Information supplied section start
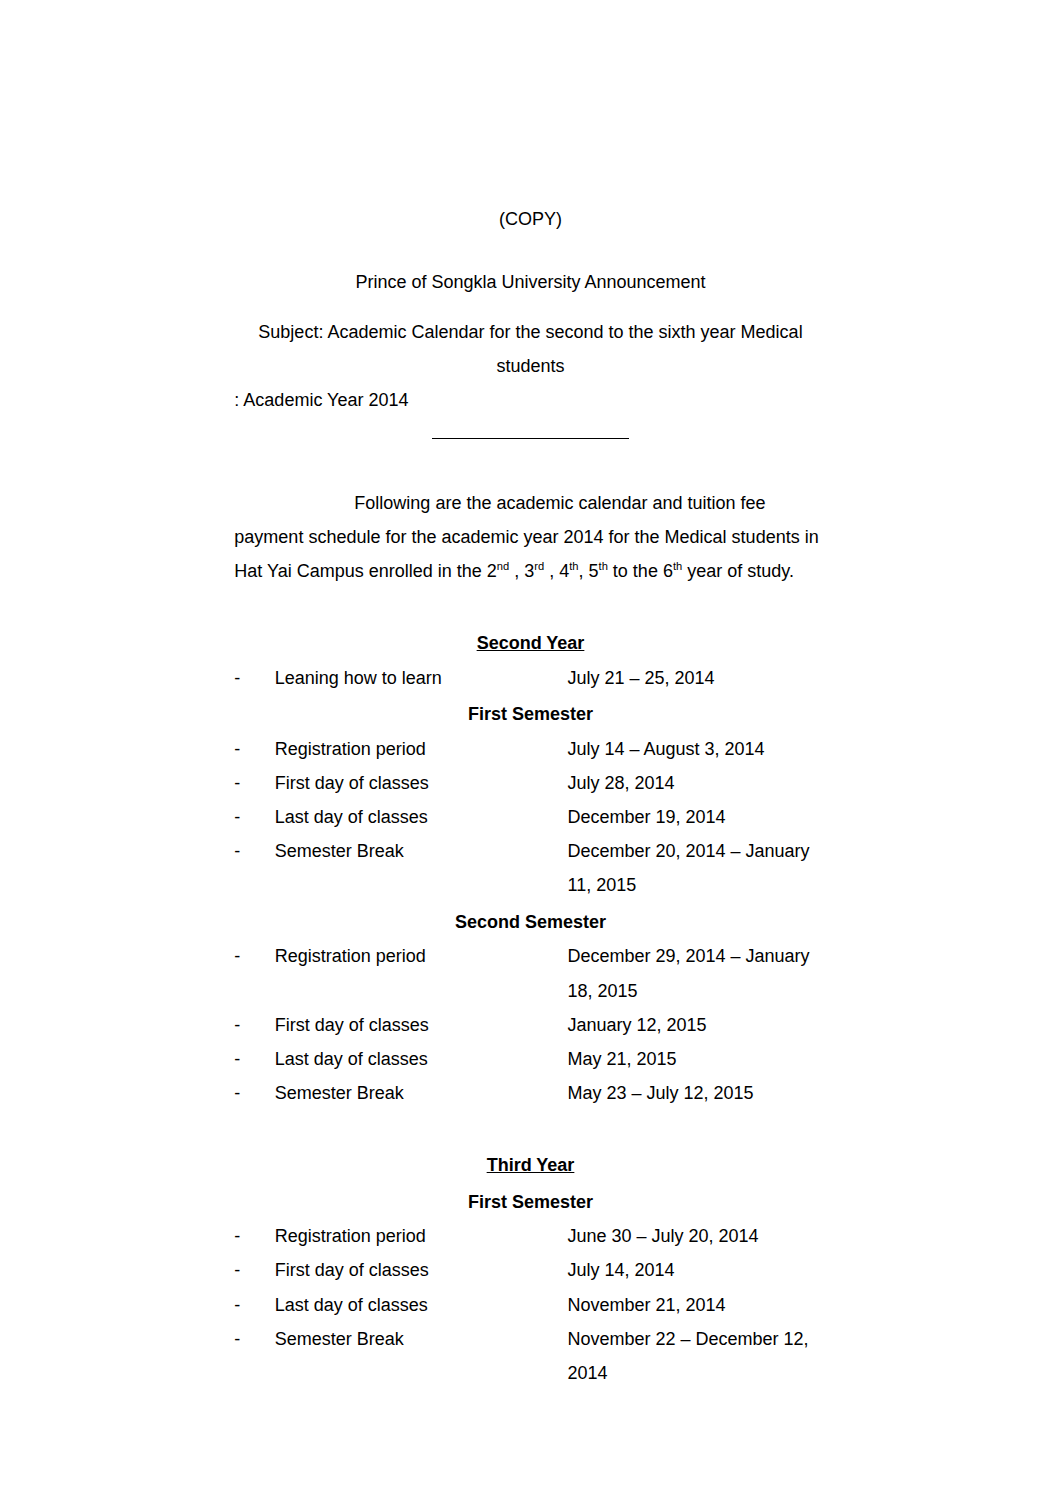(COPY)
Prince of Songkla University Announcement
Subject: Academic Calendar for the second to the sixth year Medical students
: Academic Year 2014
Following are the academic calendar and tuition fee payment schedule for the academic year 2014 for the Medical students in Hat Yai Campus enrolled in the 2nd , 3rd , 4th, 5th to the 6th year of study.
Second Year
| - | Leaning how to learn | July 21 – 25, 2014 |
First Semester
| - | Registration period | July 14 – August 3, 2014 |
| - | First day of classes | July 28, 2014 |
| - | Last day of classes | December 19, 2014 |
| - | Semester Break | December 20, 2014 – January 11, 2015 |
Second Semester
| - | Registration period | December 29, 2014 – January 18, 2015 |
| - | First day of classes | January 12, 2015 |
| - | Last day of classes | May 21, 2015 |
| - | Semester Break | May 23 – July 12, 2015 |
Third Year
First Semester
| - | Registration period | June 30 – July 20, 2014 |
| - | First day of classes | July 14, 2014 |
| - | Last day of classes | November 21, 2014 |
| - | Semester Break | November 22 – December 12, 2014 |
Information supplied section end
● **Exercise aim**: A word-for-word copy of the records above is needed, pictures excluded.

● **The completed task**:
(COPY)
Prince of Songkla University Announcement
Subject: Academic Calendar for the second to the sixth year Medical students
: Academic Year 2014
Following are the academic calendar and tuition fee payment schedule for the academic year 2014 for the Medical students in Hat Yai Campus enrolled in the 2nd , 3rd , 4th, 5th to the 6th year of study.
Second Year
| - | Leaning how to learn | July 21 – 25, 2014 |
First Semester
| - | Registration period | July 14 – August 3, 2014 |
| - | First day of classes | July 28, 2014 |
| - | Last day of classes | December 19, 2014 |
| - | Semester Break | December 20, 2014 – January 11, 2015 |
Second Semester
| - | Registration period | December 29, 2014 – January 18, 2015 |
| - | First day of classes | January 12, 2015 |
| - | Last day of classes | May 21, 2015 |
| - | Semester Break | May 23 – July 12, 2015 |
Third Year
First Semester
| - | Registration period | June 30 – July 20, 2014 |
| - | First day of classes | July 14, 2014 |
| - | Last day of classes | November 21, 2014 |
| - | Semester Break | November 22 – December 12, 2014 |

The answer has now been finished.